The task in this track is to learn how to derived labeled dependency structures for a range of language by means of a fully automatic dependency parser. The input consists of (minimally) tokenized and part-of-speech tagged sentences. Each sentence is represented as a sequence of tokens plus additional features such as lemma, part-of-speech, or morphological properties. For each token, the parser must output its head and the corresponding dependency relation (secondary dependencies are not taken into consideration). (More information about the representation of input and output can be found on the data format page.)
Although data and settings may vary between languages, the same parser should handle all languages. The parser must therefore be able to learn from training data, to generalize to unseen test data, and to handle multiple languages, possibly by adjusting a small number of hyper-parameters. Participants in the multilingual track are expected to submit parsing results for all languages involved (see below).

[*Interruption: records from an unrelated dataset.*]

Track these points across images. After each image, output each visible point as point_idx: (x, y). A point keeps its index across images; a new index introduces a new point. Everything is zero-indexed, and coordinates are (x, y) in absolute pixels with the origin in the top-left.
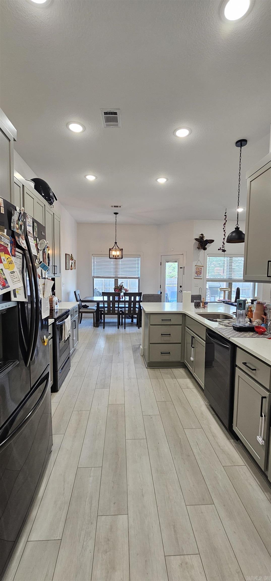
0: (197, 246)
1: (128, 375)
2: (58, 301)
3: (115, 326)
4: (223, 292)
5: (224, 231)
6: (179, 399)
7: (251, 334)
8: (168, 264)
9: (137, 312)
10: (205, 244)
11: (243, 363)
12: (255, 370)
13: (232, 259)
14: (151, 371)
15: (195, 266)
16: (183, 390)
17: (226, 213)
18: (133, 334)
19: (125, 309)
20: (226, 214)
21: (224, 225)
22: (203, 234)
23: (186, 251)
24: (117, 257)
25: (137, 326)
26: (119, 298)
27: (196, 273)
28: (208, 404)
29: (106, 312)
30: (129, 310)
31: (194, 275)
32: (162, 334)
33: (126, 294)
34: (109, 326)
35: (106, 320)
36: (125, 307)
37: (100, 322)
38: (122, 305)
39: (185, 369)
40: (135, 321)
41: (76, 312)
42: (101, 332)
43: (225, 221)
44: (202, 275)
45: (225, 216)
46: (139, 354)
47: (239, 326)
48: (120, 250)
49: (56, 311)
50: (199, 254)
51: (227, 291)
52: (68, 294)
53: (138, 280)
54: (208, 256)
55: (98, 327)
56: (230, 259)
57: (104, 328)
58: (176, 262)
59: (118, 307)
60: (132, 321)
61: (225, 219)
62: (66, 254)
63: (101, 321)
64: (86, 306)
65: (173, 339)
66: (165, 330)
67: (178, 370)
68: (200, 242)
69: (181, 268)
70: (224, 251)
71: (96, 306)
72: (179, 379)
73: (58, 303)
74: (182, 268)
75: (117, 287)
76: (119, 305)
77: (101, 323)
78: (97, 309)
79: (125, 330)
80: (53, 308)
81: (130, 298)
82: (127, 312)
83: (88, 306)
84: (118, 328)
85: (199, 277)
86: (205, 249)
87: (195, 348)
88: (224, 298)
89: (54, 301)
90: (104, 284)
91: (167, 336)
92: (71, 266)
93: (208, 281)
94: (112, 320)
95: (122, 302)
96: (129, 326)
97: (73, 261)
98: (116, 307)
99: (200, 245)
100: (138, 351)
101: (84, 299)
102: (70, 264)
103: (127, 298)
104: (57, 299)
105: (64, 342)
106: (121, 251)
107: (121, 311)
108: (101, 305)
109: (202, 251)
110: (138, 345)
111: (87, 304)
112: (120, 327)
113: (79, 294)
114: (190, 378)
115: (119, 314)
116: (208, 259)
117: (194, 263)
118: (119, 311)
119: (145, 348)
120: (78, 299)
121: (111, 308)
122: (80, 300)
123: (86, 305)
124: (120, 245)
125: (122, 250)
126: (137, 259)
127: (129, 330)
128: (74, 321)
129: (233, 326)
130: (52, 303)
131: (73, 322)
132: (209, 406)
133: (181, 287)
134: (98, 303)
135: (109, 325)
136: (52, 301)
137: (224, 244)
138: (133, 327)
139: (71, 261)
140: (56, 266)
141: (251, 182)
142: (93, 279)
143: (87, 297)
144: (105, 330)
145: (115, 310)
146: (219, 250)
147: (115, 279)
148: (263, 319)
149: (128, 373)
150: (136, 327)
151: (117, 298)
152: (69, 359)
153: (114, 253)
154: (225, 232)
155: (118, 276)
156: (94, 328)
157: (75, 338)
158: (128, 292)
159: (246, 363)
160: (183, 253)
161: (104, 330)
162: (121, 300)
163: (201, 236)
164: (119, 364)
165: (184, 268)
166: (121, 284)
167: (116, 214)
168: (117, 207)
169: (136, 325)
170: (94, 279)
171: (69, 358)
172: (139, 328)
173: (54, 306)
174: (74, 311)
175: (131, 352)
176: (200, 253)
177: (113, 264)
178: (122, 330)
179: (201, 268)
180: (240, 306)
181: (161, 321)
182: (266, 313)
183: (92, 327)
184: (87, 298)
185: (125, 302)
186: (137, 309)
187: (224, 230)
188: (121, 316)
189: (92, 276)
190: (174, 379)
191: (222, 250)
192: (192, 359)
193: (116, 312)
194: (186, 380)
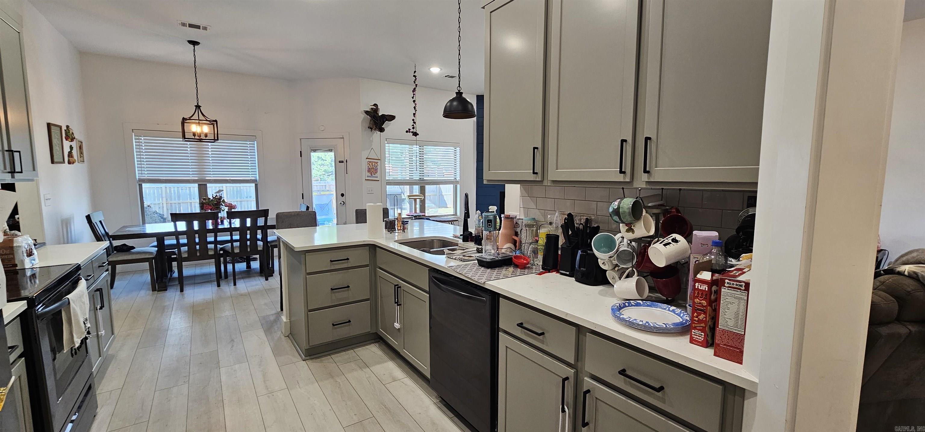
0: (367, 125)
1: (266, 386)
2: (35, 245)
3: (211, 282)
4: (414, 201)
5: (414, 101)
6: (385, 408)
7: (511, 269)
8: (314, 156)
9: (260, 248)
10: (381, 121)
11: (518, 325)
12: (543, 334)
13: (423, 148)
14: (314, 365)
15: (367, 158)
16: (387, 386)
17: (415, 72)
18: (256, 292)
19: (232, 245)
20: (416, 74)
21: (413, 91)
22: (377, 105)
23: (349, 133)
24: (203, 137)
25: (261, 276)
26: (216, 224)
27: (368, 171)
28: (438, 401)
29: (185, 255)
30: (243, 245)
31: (366, 174)
32: (332, 289)
33: (231, 215)
34: (195, 284)
35: (187, 271)
36: (232, 241)
37: (170, 279)
38: (221, 237)
39: (379, 343)
40: (255, 265)
41: (99, 267)
42: (176, 300)
43: (415, 84)
44: (378, 174)
45: (414, 76)
46: (279, 333)
47: (491, 259)
48: (208, 122)
49: (29, 273)
50: (371, 139)
51: (418, 199)
52: (66, 223)
53: (254, 184)
54: (386, 142)
55: (166, 290)
56: (420, 148)
57: (182, 290)
58: (331, 150)
59: (216, 242)
60: (249, 266)
61: (415, 82)
62: (49, 125)
63: (171, 275)
64: (125, 248)
65: (355, 293)
66: (336, 279)
67: (367, 349)
68: (374, 118)
69: (340, 162)
70: (415, 134)
71: (155, 244)
72: (374, 367)
73: (35, 251)
74: (342, 162)
75: (207, 201)
76: (216, 237)
77: (172, 279)
78: (157, 251)
79: (236, 289)
80: (16, 265)
81: (243, 223)
82: (237, 251)
83: (133, 248)
84: (219, 286)
85: (374, 177)
86: (382, 130)
87: (402, 306)
88: (416, 212)
89: (19, 247)
90: (164, 195)
91: (344, 291)
92: (70, 154)
93: (389, 185)
94: (198, 271)
95: (224, 230)
96: (243, 278)
97: (74, 144)
98: (211, 243)
99: (374, 124)
100: (276, 328)
101: (118, 231)
102: (67, 150)
103: (236, 223)
104: (31, 242)
105: (70, 355)
106: (212, 124)
107: (221, 249)
108: (170, 241)
109: (376, 133)
110: (272, 315)
111: (129, 242)
112: (222, 283)
113: (100, 222)
114: (392, 359)
115: (217, 257)
116: (386, 147)
117: (365, 154)
118: (218, 249)
119: (293, 319)
120: (101, 231)
121: (198, 247)
122: (107, 234)
123: (124, 245)
124: (209, 111)
125: (214, 123)
126: (248, 143)
127: (243, 286)
128: (98, 290)
129: (478, 260)
130: (13, 254)
131: (93, 293)
132: (439, 403)
133: (343, 195)
134: (160, 237)
135: (193, 282)
136: (12, 248)
137: (414, 123)
138: (252, 279)
139: (67, 144)
140: (19, 152)
141: (491, 12)
142: (140, 186)
143: (126, 227)
144: (186, 296)
145: (207, 249)
146: (407, 132)
147: (199, 185)
148: (515, 243)
149: (264, 381)
150: (260, 278)
151: (210, 225)
152: (90, 392)
153: (195, 128)
154: (415, 104)
155: (207, 178)
156: (153, 294)
157: (103, 332)
158: (236, 210)
159: (522, 324)
160: (343, 136)
161: (183, 295)
162: (220, 227)
163: (373, 108)
164: (237, 366)
165: (347, 162)
166: (217, 194)
167: (194, 43)
168: (198, 27)
169: (259, 274)
170: (143, 184)
171: (90, 388)
172: (267, 279)
173: (22, 262)
174: (94, 266)
175: (261, 333)
176: (373, 136)
177: (191, 153)
178: (228, 289)
179: (377, 163)
180: (490, 225)
181: (329, 264)
182: (517, 232)
183: (148, 292)
184: (127, 229)
185: (231, 230)
186: (260, 243)
187: (414, 99)
188: (222, 259)
189: (137, 178)
190: (364, 370)
191: (412, 132)
192: (397, 325)
193: (211, 253)
194: (386, 364)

The main evaluation metric is the labeled attachment score, i.e. the proportion of tokens that are assigned the correct head and dependency relation, although scores will also be given for unlabeled attachment score (tokens that are assigned the correct head) and label accuracy (tokens that are assigned the correct dependency relation). Unlike in 2006, punctuation tokens will be included in all evaluation metrics. Some gold standard dependency structures against which systems are scored will be non-projective. A system that produces only projective structures will nevertheless be scored against the partially non-projective gold standard. (More information about the evaluation procedure can be found on the software page.)
The multilingual track will include data from the following languages:
The selection of languages is motivated by the desire to have a typologically diverse set of languages, to include languages that were not included in the 2006 shared task, and to include languages for which genuine dependency treebanks are available (as opposed to conversions from other types of annotation).
Training sets will vary in size from 50,000 to 500,000 tokens, while test sets for all languages will consist of approximately 5,000 tokens. (The decision to reduce the size of the largest data sets, as well as limit the number of languages, was based on experience from the 2006 shared task, where some teams simply did not have time to complete the training phase for all languages.)